EXERCISE INSTRUCTIONS | Write the following lines as a JSON list of strings, with one string for each line and no strings for blank lines.

RECORDS SHOWN |
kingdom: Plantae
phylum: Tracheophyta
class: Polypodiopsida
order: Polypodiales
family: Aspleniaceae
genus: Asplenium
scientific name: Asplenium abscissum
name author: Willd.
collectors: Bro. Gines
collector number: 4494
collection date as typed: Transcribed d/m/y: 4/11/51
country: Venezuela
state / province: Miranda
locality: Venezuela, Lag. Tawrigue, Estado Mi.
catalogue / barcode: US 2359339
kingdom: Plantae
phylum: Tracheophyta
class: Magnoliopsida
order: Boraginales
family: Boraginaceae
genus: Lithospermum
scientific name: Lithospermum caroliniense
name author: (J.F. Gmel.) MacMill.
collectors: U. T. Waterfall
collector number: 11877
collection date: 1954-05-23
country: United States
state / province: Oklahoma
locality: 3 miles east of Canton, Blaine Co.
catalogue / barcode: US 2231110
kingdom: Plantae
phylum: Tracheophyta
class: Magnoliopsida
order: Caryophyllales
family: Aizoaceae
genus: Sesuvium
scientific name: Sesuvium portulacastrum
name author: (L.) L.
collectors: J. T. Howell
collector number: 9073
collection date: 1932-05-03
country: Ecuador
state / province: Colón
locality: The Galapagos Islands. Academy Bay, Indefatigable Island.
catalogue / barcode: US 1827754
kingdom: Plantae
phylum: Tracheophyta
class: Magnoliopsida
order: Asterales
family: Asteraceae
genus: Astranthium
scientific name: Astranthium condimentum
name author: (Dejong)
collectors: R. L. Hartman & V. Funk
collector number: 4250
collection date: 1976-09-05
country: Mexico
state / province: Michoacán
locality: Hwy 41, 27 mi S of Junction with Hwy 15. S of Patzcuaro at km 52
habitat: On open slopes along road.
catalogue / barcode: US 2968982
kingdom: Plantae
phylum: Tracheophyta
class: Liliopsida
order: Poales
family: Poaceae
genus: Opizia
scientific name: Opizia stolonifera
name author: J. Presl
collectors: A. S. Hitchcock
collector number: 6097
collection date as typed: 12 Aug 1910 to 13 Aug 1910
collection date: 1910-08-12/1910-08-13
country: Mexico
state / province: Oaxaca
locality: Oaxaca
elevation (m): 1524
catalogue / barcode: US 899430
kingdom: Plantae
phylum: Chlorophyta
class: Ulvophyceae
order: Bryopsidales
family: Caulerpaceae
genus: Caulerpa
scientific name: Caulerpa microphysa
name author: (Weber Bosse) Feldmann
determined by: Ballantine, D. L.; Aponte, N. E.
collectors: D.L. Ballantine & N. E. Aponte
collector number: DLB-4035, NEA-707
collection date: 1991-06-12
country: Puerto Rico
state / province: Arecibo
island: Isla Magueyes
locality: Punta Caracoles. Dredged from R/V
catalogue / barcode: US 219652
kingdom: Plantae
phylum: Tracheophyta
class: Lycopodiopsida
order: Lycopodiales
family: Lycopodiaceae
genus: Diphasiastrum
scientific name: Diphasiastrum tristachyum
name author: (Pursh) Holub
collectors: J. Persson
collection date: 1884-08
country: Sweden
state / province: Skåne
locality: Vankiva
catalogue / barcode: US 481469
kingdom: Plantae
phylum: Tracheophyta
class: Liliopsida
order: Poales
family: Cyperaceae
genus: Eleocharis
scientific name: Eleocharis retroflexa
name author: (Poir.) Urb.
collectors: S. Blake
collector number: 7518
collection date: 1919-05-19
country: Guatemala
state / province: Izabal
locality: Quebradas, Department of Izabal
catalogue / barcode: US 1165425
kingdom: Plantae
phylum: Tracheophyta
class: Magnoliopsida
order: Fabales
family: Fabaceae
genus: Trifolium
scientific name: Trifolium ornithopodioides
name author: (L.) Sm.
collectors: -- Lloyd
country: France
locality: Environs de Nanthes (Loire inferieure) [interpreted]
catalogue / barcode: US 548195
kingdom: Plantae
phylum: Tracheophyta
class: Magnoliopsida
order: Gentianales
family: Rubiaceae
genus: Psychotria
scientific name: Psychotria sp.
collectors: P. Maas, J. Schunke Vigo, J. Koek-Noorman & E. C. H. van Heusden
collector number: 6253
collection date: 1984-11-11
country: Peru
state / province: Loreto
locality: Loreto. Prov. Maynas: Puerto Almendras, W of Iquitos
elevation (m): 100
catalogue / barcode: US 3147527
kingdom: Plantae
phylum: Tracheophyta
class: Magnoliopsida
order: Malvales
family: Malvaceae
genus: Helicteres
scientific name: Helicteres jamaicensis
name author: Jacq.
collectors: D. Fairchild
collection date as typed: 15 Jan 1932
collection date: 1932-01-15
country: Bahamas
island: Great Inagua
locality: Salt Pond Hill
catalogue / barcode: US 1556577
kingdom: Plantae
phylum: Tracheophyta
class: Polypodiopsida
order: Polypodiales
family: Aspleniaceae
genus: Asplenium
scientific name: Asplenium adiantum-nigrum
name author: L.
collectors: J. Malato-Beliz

THE OUTPUT |
[
  "kingdom: Plantae",
  "phylum: Tracheophyta",
  "class: Polypodiopsida",
  "order: Polypodiales",
  "family: Aspleniaceae",
  "genus: Asplenium",
  "scientific name: Asplenium abscissum",
  "name author: Willd.",
  "collectors: Bro. Gines",
  "collector number: 4494",
  "collection date as typed: Transcribed d/m/y: 4/11/51",
  "country: Venezuela",
  "state / province: Miranda",
  "locality: Venezuela, Lag. Tawrigue, Estado Mi.",
  "catalogue / barcode: US 2359339",
  "kingdom: Plantae",
  "phylum: Tracheophyta",
  "class: Magnoliopsida",
  "order: Boraginales",
  "family: Boraginaceae",
  "genus: Lithospermum",
  "scientific name: Lithospermum caroliniense",
  "name author: (J.F. Gmel.) MacMill.",
  "collectors: U. T. Waterfall",
  "collector number: 11877",
  "collection date: 1954-05-23",
  "country: United States",
  "state / province: Oklahoma",
  "locality: 3 miles east of Canton, Blaine Co.",
  "catalogue / barcode: US 2231110",
  "kingdom: Plantae",
  "phylum: Tracheophyta",
  "class: Magnoliopsida",
  "order: Caryophyllales",
  "family: Aizoaceae",
  "genus: Sesuvium",
  "scientific name: Sesuvium portulacastrum",
  "name author: (L.) L.",
  "collectors: J. T. Howell",
  "collector number: 9073",
  "collection date: 1932-05-03",
  "country: Ecuador",
  "state / province: Colón",
  "locality: The Galapagos Islands. Academy Bay, Indefatigable Island.",
  "catalogue / barcode: US 1827754",
  "kingdom: Plantae",
  "phylum: Tracheophyta",
  "class: Magnoliopsida",
  "order: Asterales",
  "family: Asteraceae",
  "genus: Astranthium",
  "scientific name: Astranthium condimentum",
  "name author: (Dejong)",
  "collectors: R. L. Hartman & V. Funk",
  "collector number: 4250",
  "collection date: 1976-09-05",
  "country: Mexico",
  "state / province: Michoacán",
  "locality: Hwy 41, 27 mi S of Junction with Hwy 15. S of Patzcuaro at km 52",
  "habitat: On open slopes along road.",
  "catalogue / barcode: US 2968982",
  "kingdom: Plantae",
  "phylum: Tracheophyta",
  "class: Liliopsida",
  "order: Poales",
  "family: Poaceae",
  "genus: Opizia",
  "scientific name: Opizia stolonifera",
  "name author: J. Presl",
  "collectors: A. S. Hitchcock",
  "collector number: 6097",
  "collection date as typed: 12 Aug 1910 to 13 Aug 1910",
  "collection date: 1910-08-12/1910-08-13",
  "country: Mexico",
  "state / province: Oaxaca",
  "locality: Oaxaca",
  "elevation (m): 1524",
  "catalogue / barcode: US 899430",
  "kingdom: Plantae",
  "phylum: Chlorophyta",
  "class: Ulvophyceae",
  "order: Bryopsidales",
  "family: Caulerpaceae",
  "genus: Caulerpa",
  "scientific name: Caulerpa microphysa",
  "name author: (Weber Bosse) Feldmann",
  "determined by: Ballantine, D. L.; Aponte, N. E.",
  "collectors: D.L. Ballantine & N. E. Aponte",
  "collector number: DLB-4035, NEA-707",
  "collection date: 1991-06-12",
  "country: Puerto Rico",
  "state / province: Arecibo",
  "island: Isla Magueyes",
  "locality: Punta Caracoles. Dredged from R/V",
  "catalogue / barcode: US 219652",
  "kingdom: Plantae",
  "phylum: Tracheophyta",
  "class: Lycopodiopsida",
  "order: Lycopodiales",
  "family: Lycopodiaceae",
  "genus: Diphasiastrum",
  "scientific name: Diphasiastrum tristachyum",
  "name author: (Pursh) Holub",
  "collectors: J. Persson",
  "collection date: 1884-08",
  "country: Sweden",
  "state / province: Skåne",
  "locality: Vankiva",
  "catalogue / barcode: US 481469",
  "kingdom: Plantae",
  "phylum: Tracheophyta",
  "class: Liliopsida",
  "order: Poales",
  "family: Cyperaceae",
  "genus: Eleocharis",
  "scientific name: Eleocharis retroflexa",
  "name author: (Poir.) Urb.",
  "collectors: S. Blake",
  "collector number: 7518",
  "collection date: 1919-05-19",
  "country: Guatemala",
  "state / province: Izabal",
  "locality: Quebradas, Department of Izabal",
  "catalogue / barcode: US 1165425",
  "kingdom: Plantae",
  "phylum: Tracheophyta",
  "class: Magnoliopsida",
  "order: Fabales",
  "family: Fabaceae",
  "genus: Trifolium",
  "scientific name: Trifolium ornithopodioides",
  "name author: (L.) Sm.",
  "collectors: -- Lloyd",
  "country: France",
  "locality: Environs de Nanthes (Loire inferieure) [interpreted]",
  "catalogue / barcode: US 548195",
  "kingdom: Plantae",
  "phylum: Tracheophyta",
  "class: Magnoliopsida",
  "order: Gentianales",
  "family: Rubiaceae",
  "genus: Psychotria",
  "scientific name: Psychotria sp.",
  "collectors: P. Maas, J. Schunke Vigo, J. Koek-Noorman & E. C. H. van Heusden",
  "collector number: 6253",
  "collection date: 1984-11-11",
  "country: Peru",
  "state / province: Loreto",
  "locality: Loreto. Prov. Maynas: Puerto Almendras, W of Iquitos",
  "elevation (m): 100",
  "catalogue / barcode: US 3147527",
  "kingdom: Plantae",
  "phylum: Tracheophyta",
  "class: Magnoliopsida",
  "order: Malvales",
  "family: Malvaceae",
  "genus: Helicteres",
  "scientific name: Helicteres jamaicensis",
  "name author: Jacq.",
  "collectors: D. Fairchild",
  "collection date as typed: 15 Jan 1932",
  "collection date: 1932-01-15",
  "country: Bahamas",
  "island: Great Inagua",
  "locality: Salt Pond Hill",
  "catalogue / barcode: US 1556577",
  "kingdom: Plantae",
  "phylum: Tracheophyta",
  "class: Polypodiopsida",
  "order: Polypodiales",
  "family: Aspleniaceae",
  "genus: Asplenium",
  "scientific name: Asplenium adiantum-nigrum",
  "name author: L.",
  "collectors: J. Malato-Beliz"
]